Abgesehen von den Buslinien 38 und 46 werden alle anderen Tram- und Buslinien betroffen sein. Die Buslinie 80 wird vom 16. Juli bis zum 19. August in beiden Richtungen über das Frankental, die Frankentaler- und Regensdorferstrasse geführt und alle Haltestellen auf diesem Abschnitt werden in den gewohnten Zeitintervallen bedient. Vor der Post Höngg wird es für die Gelenkbusse eng: Nur durch bauliche Anpassungen und einen Verkehrsdienst wird das Abbiegen in die Gsteigstrasse möglich sein. Die Tramlinie 13 wird vom 28. Juli bis zum 19. August nur zwischen Albisgüetli und Escher-Wyss-Platz verkehren. Ab dort werden Busse via Meierhofplatz zur Endhaltestelle ETH Hönggerberg geführt. Die Linie 89 verkehrt nur zwischen Sihlcity und Bahnhof Altstetten. Dort muss auf die umgeleitete Linie 80 umgestiegen werden.

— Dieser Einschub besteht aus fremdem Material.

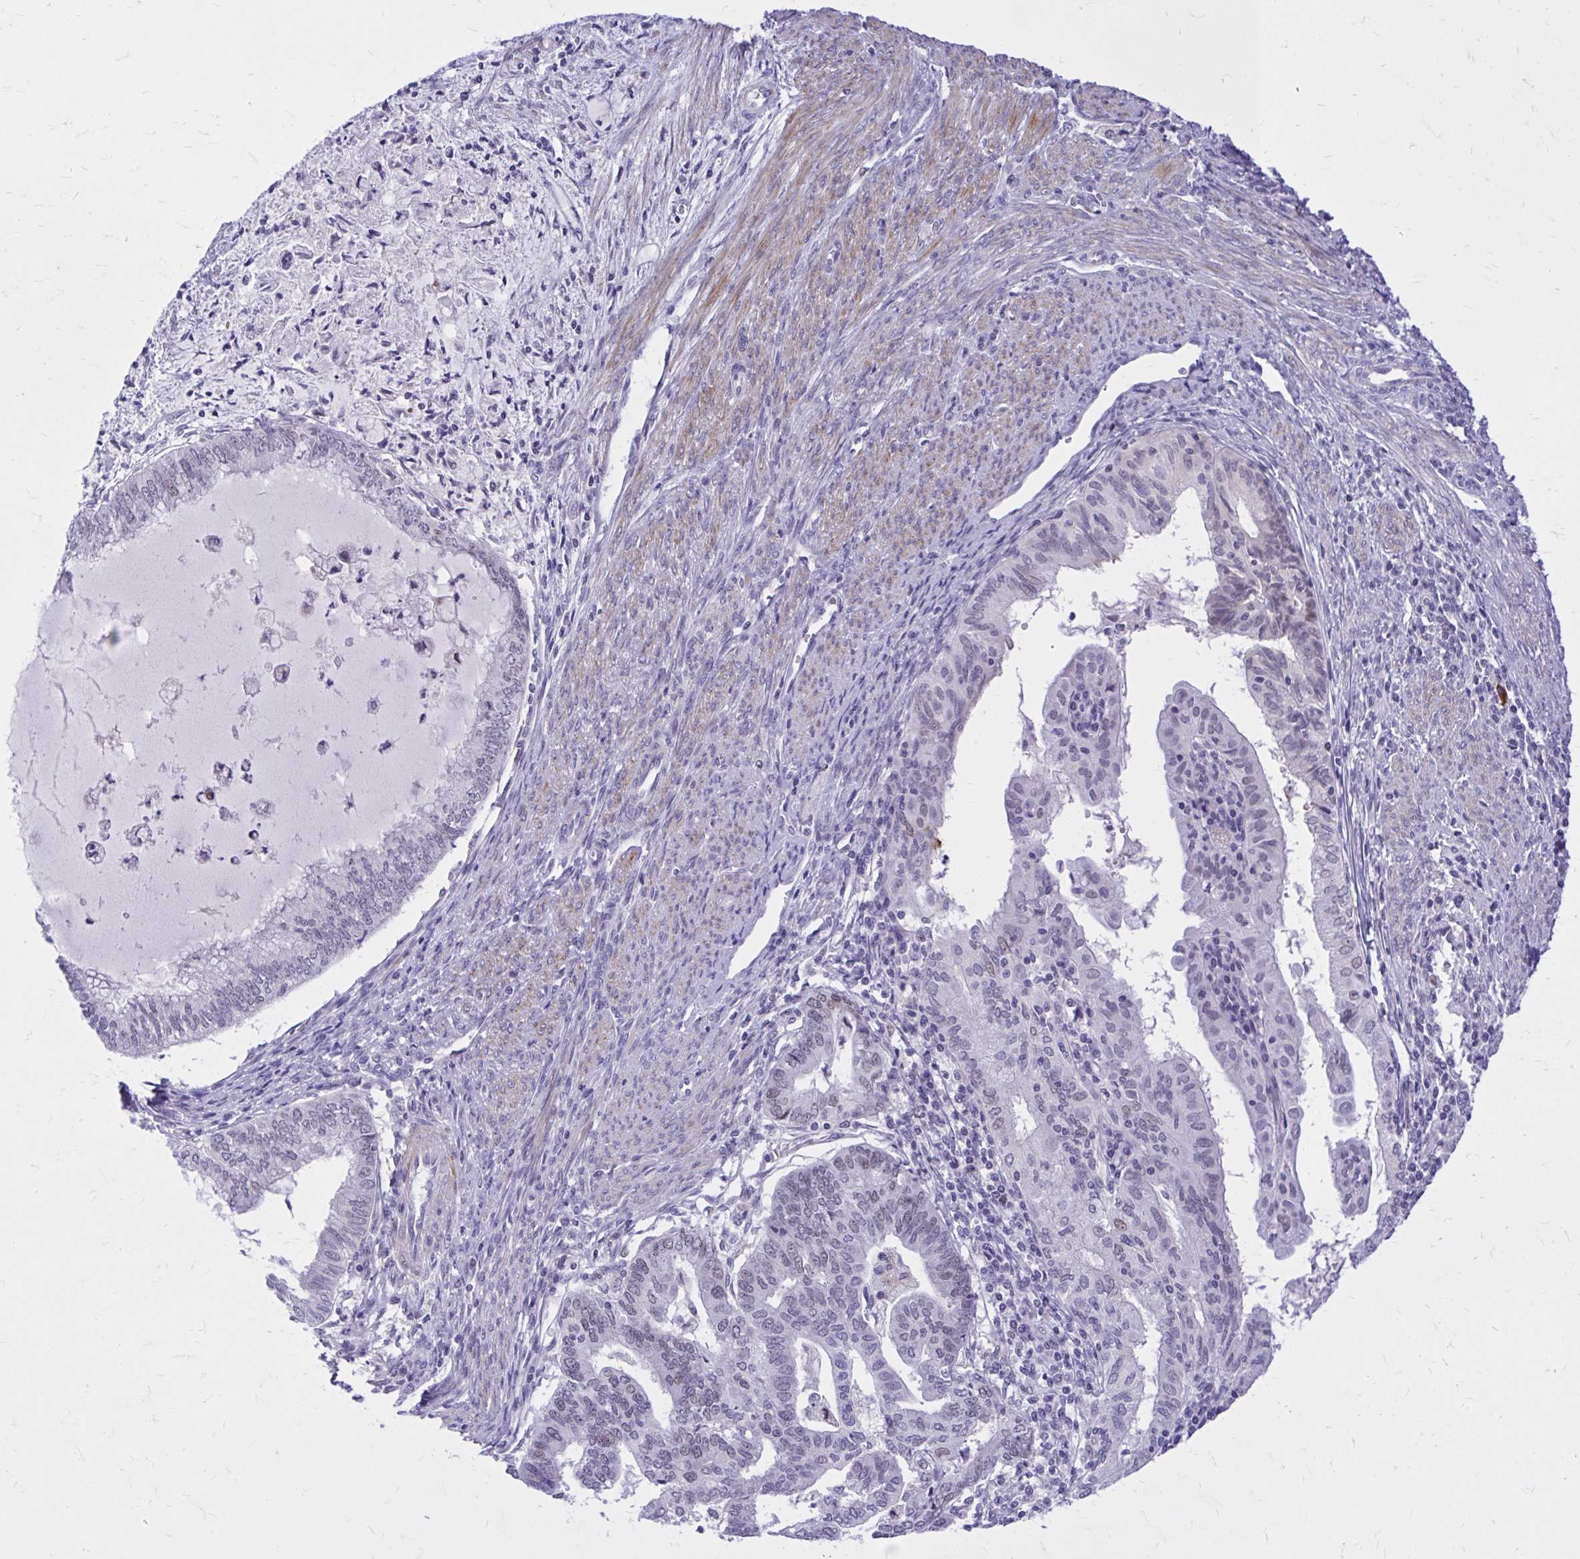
{"staining": {"intensity": "weak", "quantity": "<25%", "location": "nuclear"}, "tissue": "endometrial cancer", "cell_type": "Tumor cells", "image_type": "cancer", "snomed": [{"axis": "morphology", "description": "Adenocarcinoma, NOS"}, {"axis": "topography", "description": "Endometrium"}], "caption": "High power microscopy photomicrograph of an immunohistochemistry (IHC) photomicrograph of endometrial cancer (adenocarcinoma), revealing no significant expression in tumor cells.", "gene": "ZBTB25", "patient": {"sex": "female", "age": 79}}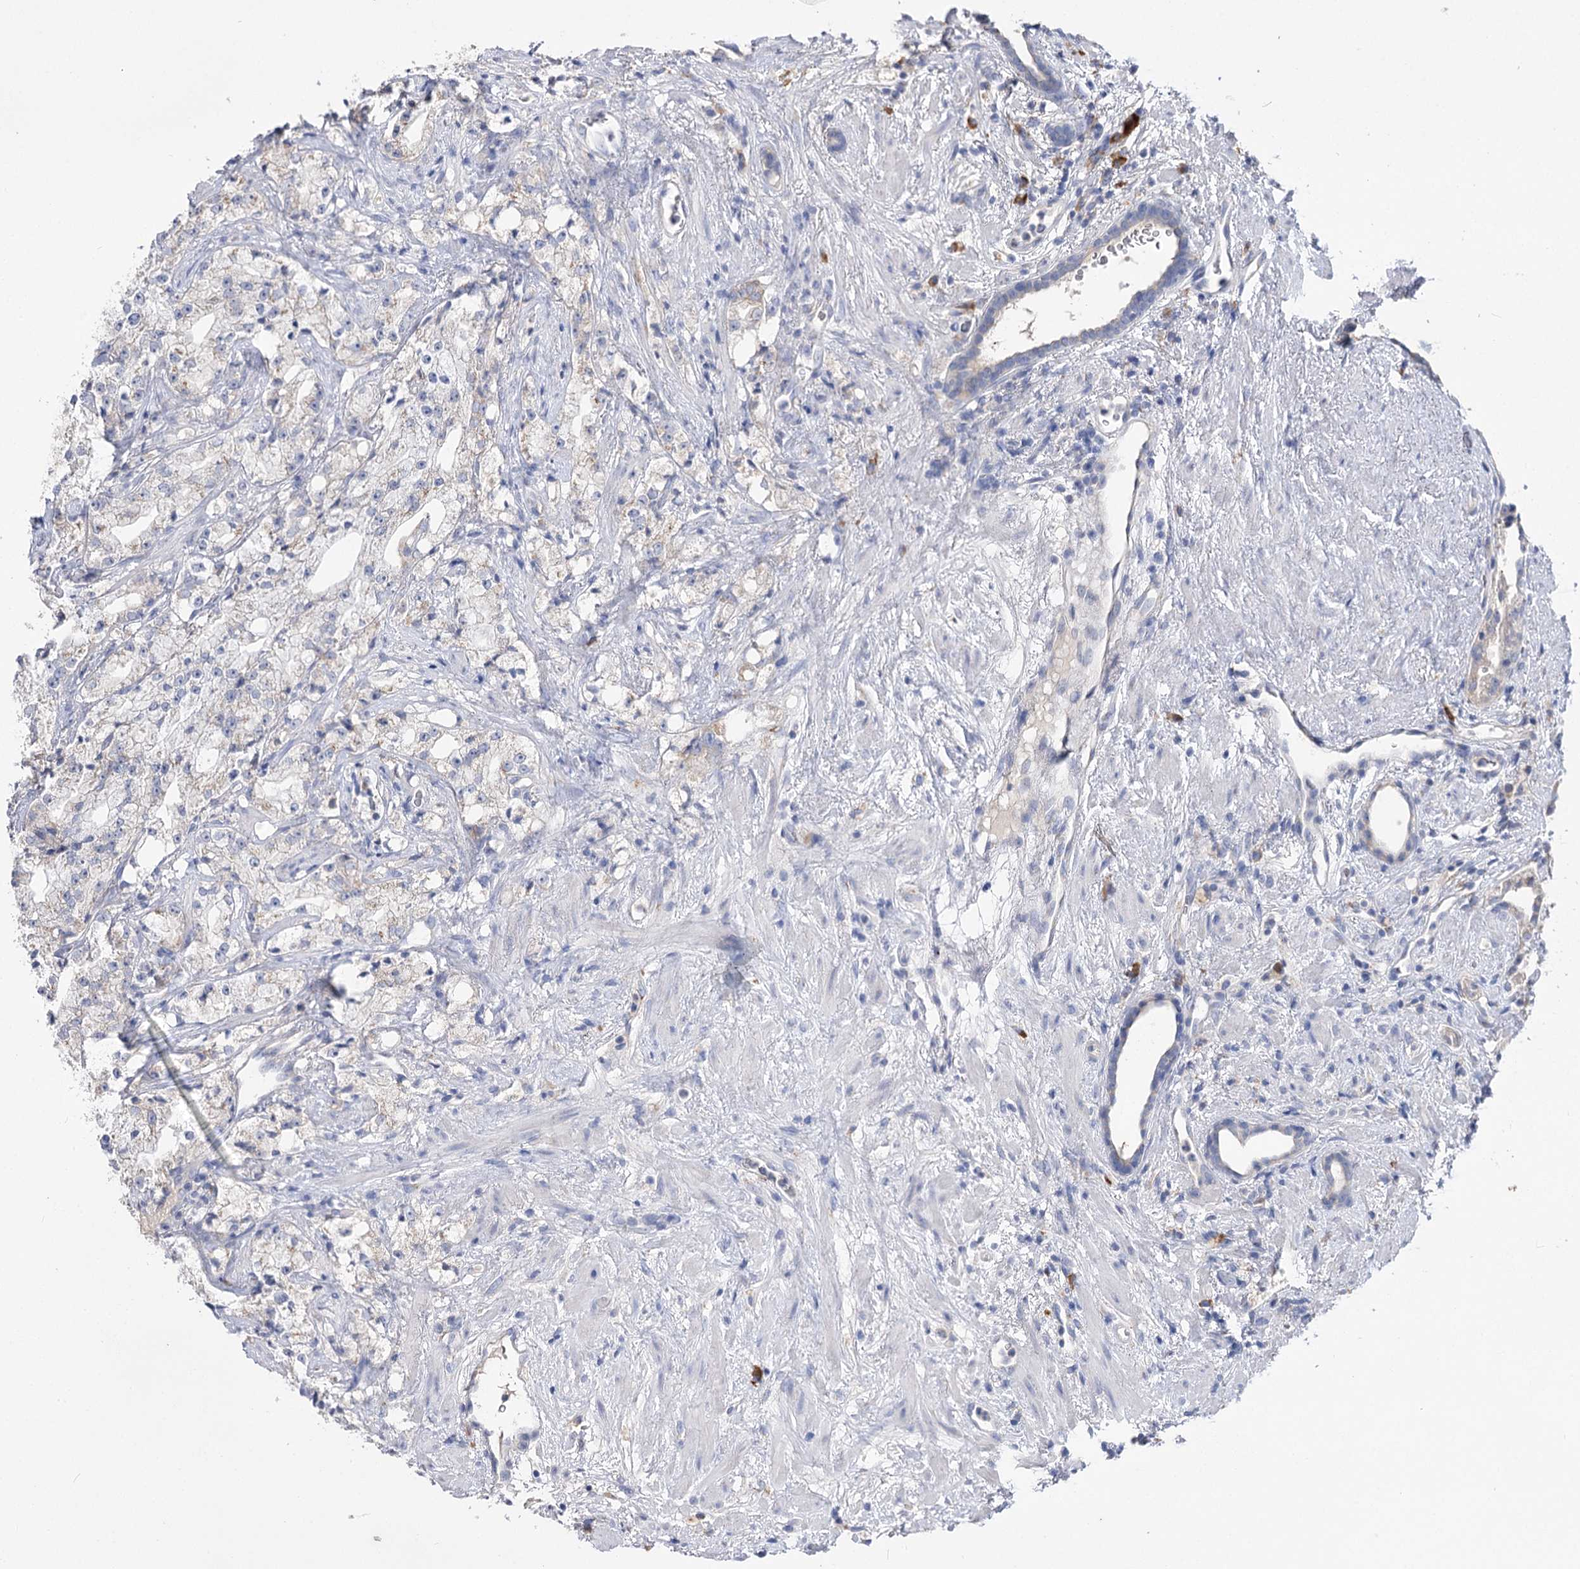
{"staining": {"intensity": "negative", "quantity": "none", "location": "none"}, "tissue": "prostate cancer", "cell_type": "Tumor cells", "image_type": "cancer", "snomed": [{"axis": "morphology", "description": "Adenocarcinoma, High grade"}, {"axis": "topography", "description": "Prostate"}], "caption": "Human adenocarcinoma (high-grade) (prostate) stained for a protein using immunohistochemistry shows no expression in tumor cells.", "gene": "IL1RAP", "patient": {"sex": "male", "age": 64}}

Einstellung des öffentlichen Verkehrs

Ganz auf den öffentlichen Verkehr auf der Limmattalstrasse muss zwischen Winzerstrasse und Zwielplatz verzichtet werden, was besonders für ältere Anwohnende beschwerlich werden wird. Man habe, so sagte Roger Müller von der VBZ, alle Varianten geprüft, doch da vor dem Zwielplatz selbst für Kleinbusse zu wenig Wenderaum vorhanden sei, habe man keine Lösung gefunden, was man bedaure.

Fragerunde und Umtrunk

Nach diesen Informationen war die Runde für Fragen freigegeben. Und sie kamen zahlreich. Dass die Geleise nach nur 15 Jahren bereits wieder ersetzt werden müssen, wurde grundsätzlich in Frage gestellt. Mehrverkehr mit schwereren Fahrzeugen und dadurch schnellerer Abnutzung der Geleise reichten nicht allen als Begründung, ist aber offenbar Tatsache. Probleme wie Hauszufahrten und Müllentsorgung werden die Verantwortlichen individuell mit den Betroffenen zu lösen versuchen – auch hier wurde ein pragmatisches Vorgehen zugesichert. Und mit Schutz und Rettung Zürich habe man die Zufahrtsrouten für Rettungsfahrzeuge entsprechend abgesprochen. Eine weitere Frage betraf die mangelnde Kapazität der Kanalisation im Baustellenbereich. Wie sich bei jedem grösseren Sommergewitter zeigt, vermag sie die Niederschläge nicht zu fassen. Keller und die Tiefgarage des Hönggermarktes werden regelmässig überschwemmt. Dafür kommt keine Versicherung auf, die Kosten bleiben an den Hausbesitzern hängen. Doch jetzt, bei der Sanierung, wird an den Hauptleitungen der Kanalisation nichts geändert. Das Problem, so hofft man, wird sich dann erledigen, wenn frühestens nächstes Jahr der Abschnitt Zwielplatz bis Winzerstrasse saniert und dort der Durchmesser der Kanalisation vergrössert wird – der Abfluss vom Meierhof her soll so zumindest unterirdisch beschleunigt werden. Nicht ein einziges Mal tauchte die Frage nach finanzieller Entschädigung für die Geschäfte auf. Wahrscheinlich, weil alle die Antwort bereits kennen: Es besteht schlicht kein rechtlicher Anspruch. Später als erwartet – wie dies bei Fragerunden in Höngg meistens der Fall ist – wurde zum Apéro übergegangen, wo die Fachleute noch weitere, individuelle Fragen beantworteten. Was deutlich zu spüren war: Seitens der Verantwortlichen ist man bemüht, für alles eine Lösung zu finden. Doch an einer Tatsache kann niemand etwas ändern: Eine Baustelle bleibt eine Baustelle. Sie bringt selbst bei der besten Planung Einschränkungen, Lärm und Schmutz mit sich. Aber sie ist spätestens Mitte September Geschichte. Für die nächsten 15 bis 20 Jahre.